## What the exercise asks
Please return the text lines of all the rows below unchanged, character for character. Leave the pictures out of your answer.

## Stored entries
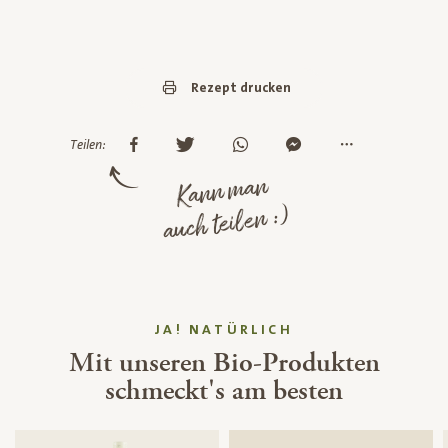
Rezept drucken
Teilen:
Kann man
auch teilen :)
JA! NATÜRLICH
Mit unseren Bio-Produkten
schmeckt's am besten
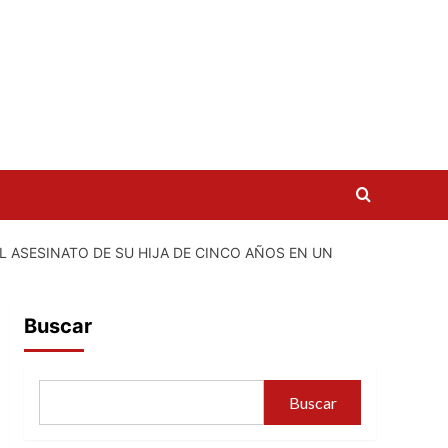
L ASESINATO DE SU HIJA DE CINCO AÑOS EN UN
Buscar
Buscar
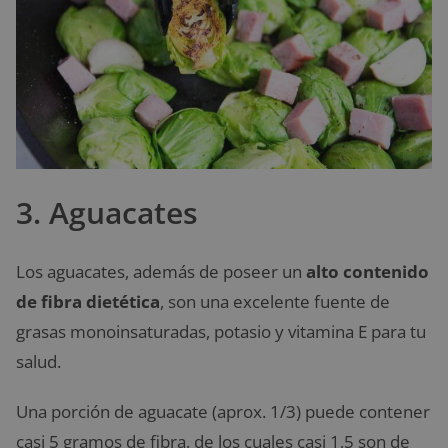
3. Aguacates
Los aguacates, además de poseer un
alto contenido
de fibra dietética
, son una excelente fuente de
grasas monoinsaturadas, potasio y vitamina E para tu
salud.
Una porción de aguacate (aprox. 1/3) puede contener
casi 5 gramos de fibra, de los cuales casi 1,5 son de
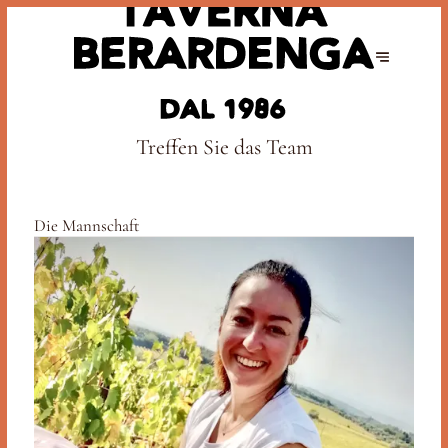
Treffen Sie das Team
Die Mannschaft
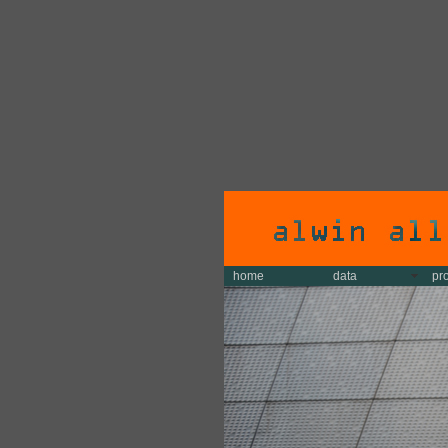
home
data
pr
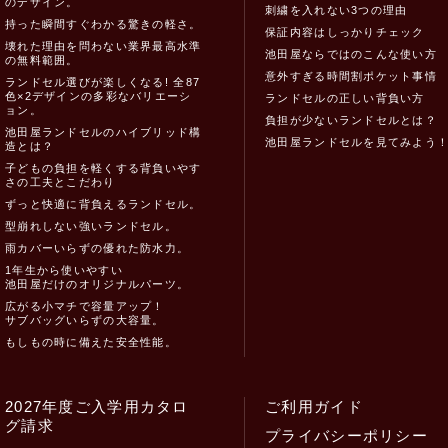
のデザイン。
刺繍を入れない3つの理由
持った瞬間すぐわかる驚きの軽さ。
保証内容はしっかりチェック
壊れた理由を問わない業界最高水準
池田屋ならではのこんな使い方
の無料範囲。
意外すぎる時間割ポケット事情
ランドセル選びが楽しくなる! 全87
色×2デザインの多彩なバリエーシ
ランドセルの正しい背負い方
ョン。
負担が少ないランドセルとは？
池田屋ランドセルのハイブリッド構
池田屋ランドセルを見てみよう
造とは？
子どもの負担を軽くする背負いやす
さの工夫とこだわり
ずっと快適に背負えるランドセル。
型崩れしない強いランドセル。
雨カバーいらずの優れた防水力。
1年生から使いやすい
池田屋だけのオリジナルパーツ。
広がる小マチで容量アップ！
サブバッグいらずの大容量。
もしもの時に備えた安全性能。
2027年度ご入学用カタロ
ご利用ガイド
グ請求
プライバシーポリシー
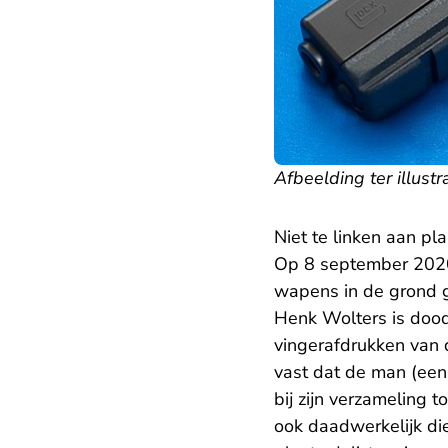
Afbeelding ter illustr
Niet te linken aan pla
Op 8 september 2020 
wapens in de grond g
Henk Wolters is doo
vingerafdrukken van 
vast dat de man (een
bij zijn verzameling
ook daadwerkelijk di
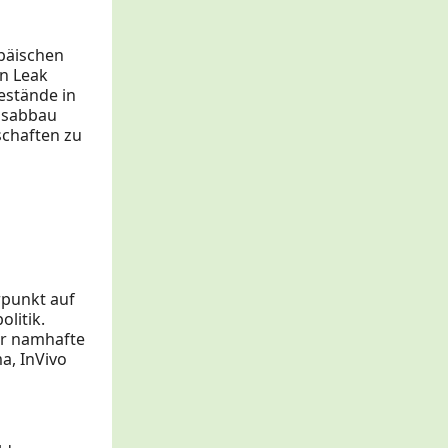
opäischen
n Leak
estände in
dsabbau
schaften zu
rpunkt auf
litik.
er namhafte
a, InVivo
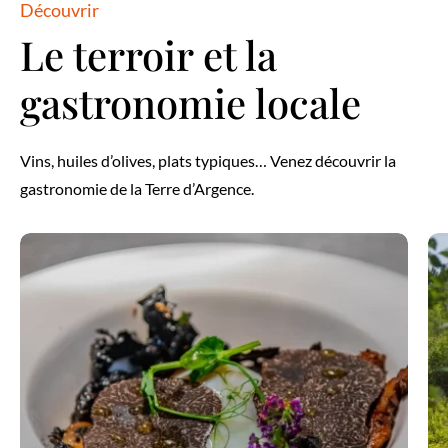
Découvrir
Le terroir et la
gastronomie locale
Vins, huiles d’olives, plats typiques… Venez découvrir la
gastronomie de la Terre d’Argence.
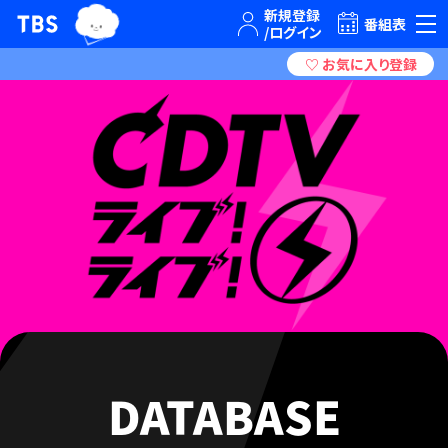
TBSグループキャラクター『ワクティ』
TBSテレビ｜ときめくときを。
番組表
DATABASE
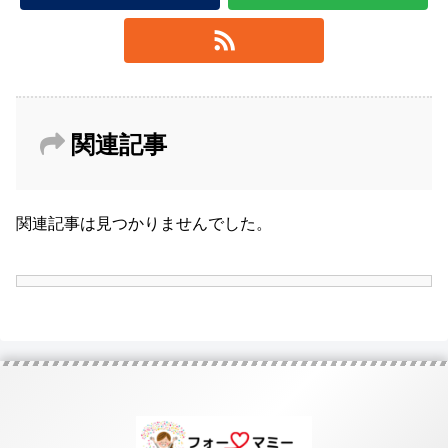
関連記事
関連記事は見つかりませんでした。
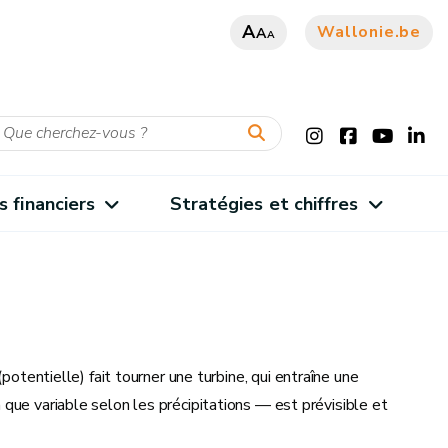
A
Wallonie.be
A
A
s financiers
Stratégies et chiffres
potentielle) fait tourner une turbine, qui entraîne une
que variable selon les précipitations — est prévisible et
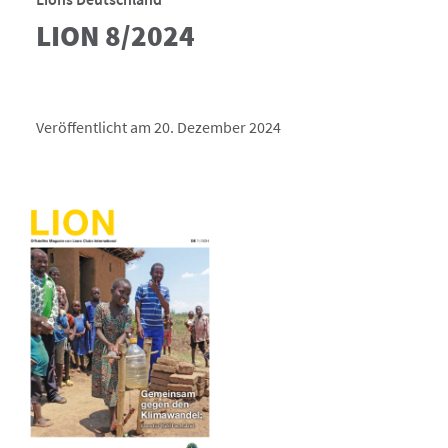
LION 8/2024
Veröffentlicht am 20. Dezember 2024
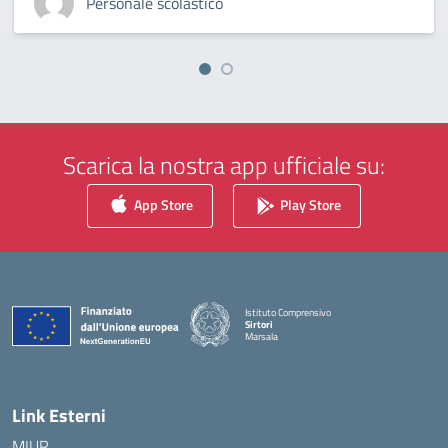
Personale scolastico
Scarica la nostra app ufficiale su:
App Store
Play Store
Istituto Comprensivo
Sirtori
Marsala
— Visita la pagina iniziale della scuola
Link Esterni
MIUR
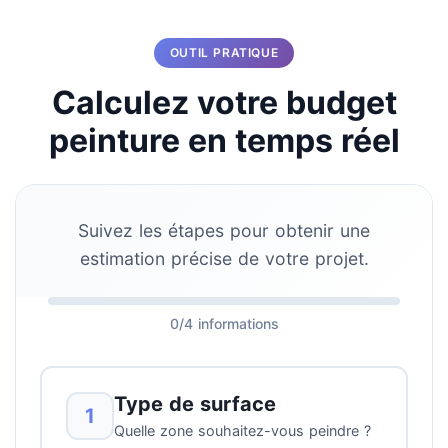
OUTIL PRATIQUE
Calculez votre budget
peinture en temps réel
Suivez les étapes pour obtenir une
estimation précise de votre projet.
0/4 informations
Type de surface
1
Quelle zone souhaitez-vous peindre ?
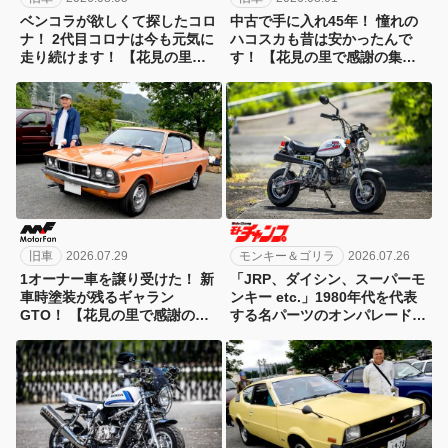
ベンコラが欲しくて探したコロ
中古で手に入れ45年！ 憧れの
ナ！ 2代目コロナは今も元気に
ハコスカも昔は安かったんで
走り続けます！ 【花見の里で
す！ 【花見の里で感謝の集い
感謝の集いやります！】
やります！】
旧車
2026.07.29
モンキー＆ゴリラ
2026.07.26
1オーナー車を譲り受けた！ 新
「JRP、ダイシン、スーパーモ
車時塗装が残るギャラン
ンキー etc.」1980年代を代表
GTO！ 【花見の里で感謝の集
する名パーツのオンパレードが
いやります！】
凄すぎる4Lモンキー！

## Task result
Rezept drucken
Teilen:
Kann man
auch teilen :)
JA! NATÜRLICH
Mit unseren Bio-Produkten
schmeckt's am besten
L ASESINATO DE SU HIJA DE CINCO AÑOS EN UN
Buscar
Buscar
3. Aguacates
Los aguacates, además de poseer un
alto contenido
de fibra dietética
, son una excelente fuente de
grasas monoinsaturadas, potasio y vitamina E para tu
salud.
Una porción de aguacate (aprox. 1/3) puede contener
casi 5 gramos de fibra, de los cuales casi 1,5 son de
Treffen Sie das Team
Die Mannschaft
home
data
pr
のデザイン。
刺繍を入れない3つの理由
持った瞬間すぐわかる驚きの軽さ。
保証内容はしっかりチェック
壊れた理由を問わない業界最高水準
池田屋ならではのこんな使い方
の無料範囲。
意外すぎる時間割ポケット事情
ランドセル選びが楽しくなる! 全87
色×2デザインの多彩なバリエーシ
ランドセルの正しい背負い方
ョン。
負担が少ないランドセルとは？
池田屋ランドセルのハイブリッド構
池田屋ランドセルを見てみよう
造とは？
子どもの負担を軽くする背負いやす
さの工夫とこだわり
ずっと快適に背負えるランドセル。
型崩れしない強いランドセル。
雨カバーいらずの優れた防水力。
1年生から使いやすい
池田屋だけのオリジナルパーツ。
広がる小マチで容量アップ！
サブバッグいらずの大容量。
もしもの時に備えた安全性能。
2027年度ご入学用カタロ
ご利用ガイド
グ請求
プライバシーポリシー
Afbeelding ter illustr
Niet te linken aan pla
Op 8 september 2020 
wapens in de grond g
Henk Wolters is doo
vingerafdrukken van 
vast dat de man (een
bij zijn verzameling
ook daadwerkelijk di
opäischen
n Leak
estände in
dsabbau
schaften zu
rpunkt auf
litik.
er namhafte
a, InVivo
Découvrir
Le terroir et la
gastronomie locale
Vins, huiles d’olives, plats typiques… Venez découvrir la
gastronomie de la Terre d’Argence.
TBSグループキャラクター『ワクティ』
TBSテレビ｜ときめくときを。
番組表
DATABASE
関連記事
関連記事は見つかりませんでした。
A
Wallonie.be
A
A
s financiers
Stratégies et chiffres
potentielle) fait tourner une turbine, qui entraîne une
que variable selon les précipitations — est prévisible et
LION 8/2024
Veröffentlicht am 20. Dezember 2024
Personale scolastico
Scarica la nostra app ufficiale su:
App Store
Play Store
Istituto Comprensivo
Sirtori
Marsala
— Visita la pagina iniziale della scuola
Link Esterni
MIUR
OUTIL PRATIQUE
Calculez votre budget
peinture en temps réel
Suivez les étapes pour obtenir une
estimation précise de votre projet.
0/4 informations
Type de surface
1
Quelle zone souhaitez-vous peindre ?
ベンコラが欲しくて探したコロ
中古で手に入れ45年！ 憧れの
ナ！ 2代目コロナは今も元気に
ハコスカも昔は安かったんで
走り続けます！ 【花見の里で
す！ 【花見の里で感謝の集い
感謝の集いやります！】
やります！】
旧車
2026.07.29
モンキー＆ゴリラ
2026.07.26
1オーナー車を譲り受けた！ 新
「JRP、ダイシン、スーパーモ
車時塗装が残るギャラン
ンキー etc.」1980年代を代表
GTO！ 【花見の里で感謝の集
する名パーツのオンパレードが
いやります！】
凄すぎる4Lモンキー！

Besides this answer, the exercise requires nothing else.